Exercise data:

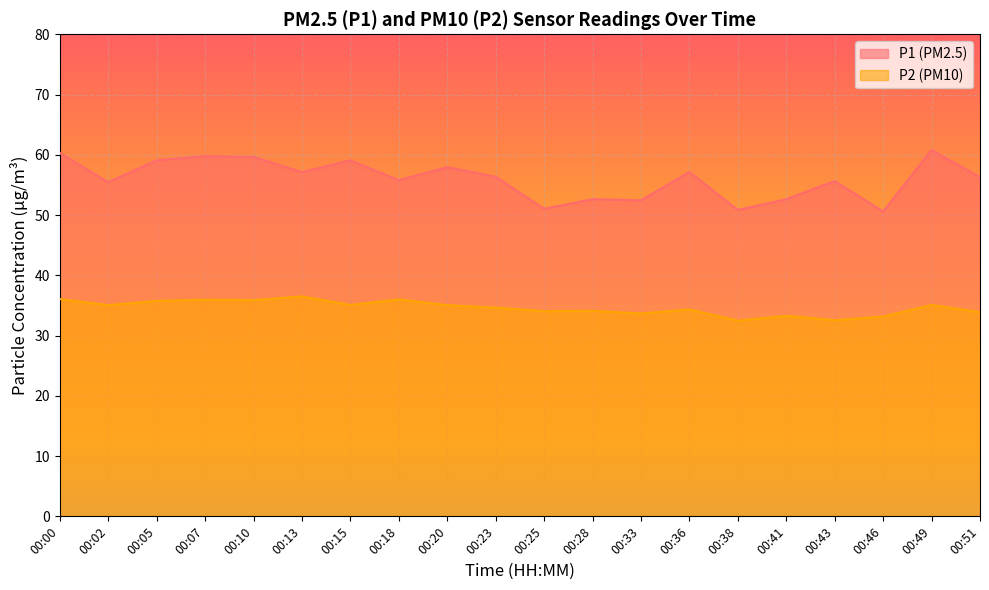

What is the value of the P2 point at the 10th from the left?

34.6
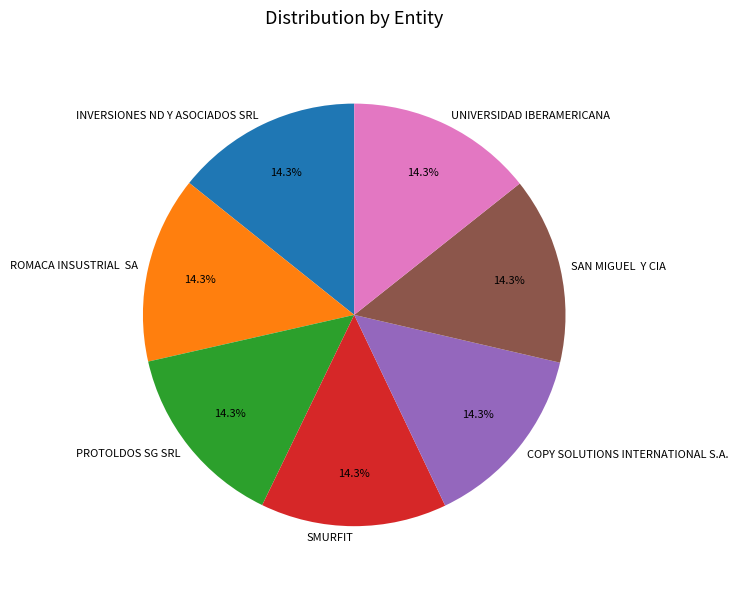

To the nearest percent, what percentage of the pie is SMURFIT?

14%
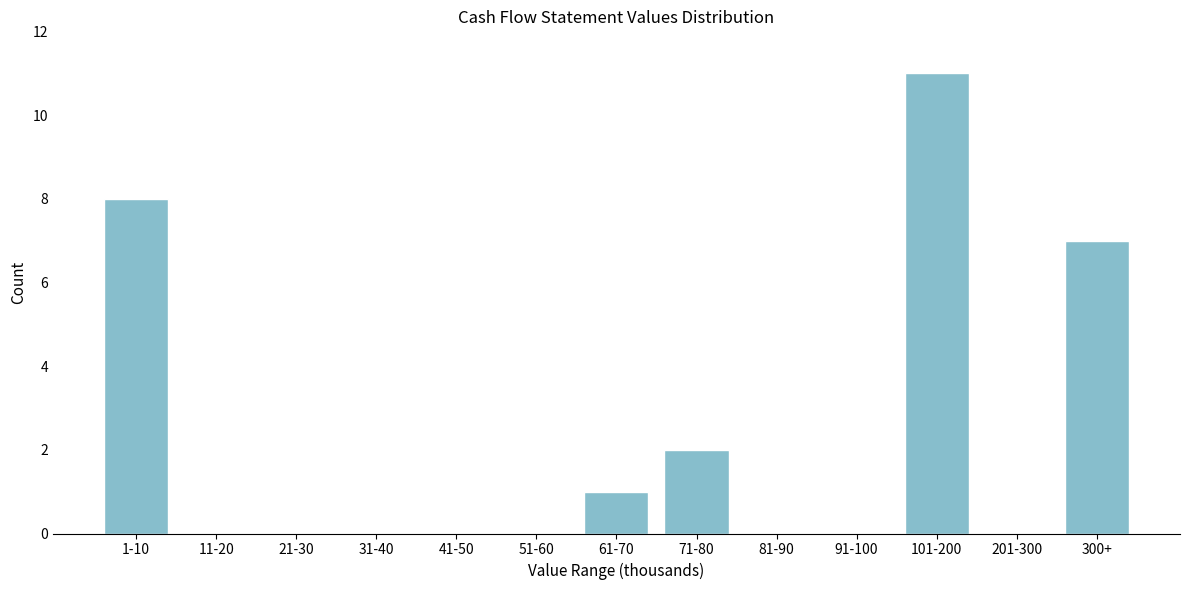

Reading left to right, transcribe all the data shown in this chart.

1-10=8	11-20=0	21-30=0	31-40=0	41-50=0	51-60=0	61-70=1	71-80=2	81-90=0	91-100=0	101-200=11	201-300=0	300+=7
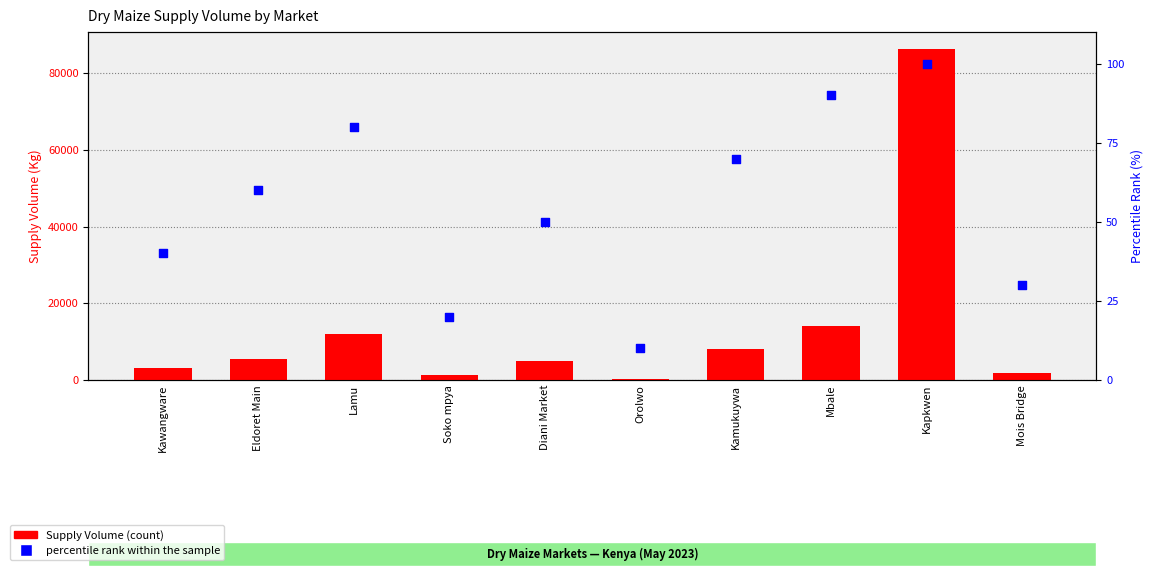

Is the value of percentile rank within the sample at Kapkwen greater than the value of Supply Volume at Lamu?

No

What to do:
Copy the text of every item above word for word, leaving out the pictures.

Task solution:
What is the value of the P2 point at the 10th from the left?

34.6

To the nearest percent, what percentage of the pie is SMURFIT?

14%

Reading left to right, transcribe all the data shown in this chart.

1-10=8	11-20=0	21-30=0	31-40=0	41-50=0	51-60=0	61-70=1	71-80=2	81-90=0	91-100=0	101-200=11	201-300=0	300+=7

Is the value of percentile rank within the sample at Kapkwen greater than the value of Supply Volume at Lamu?

No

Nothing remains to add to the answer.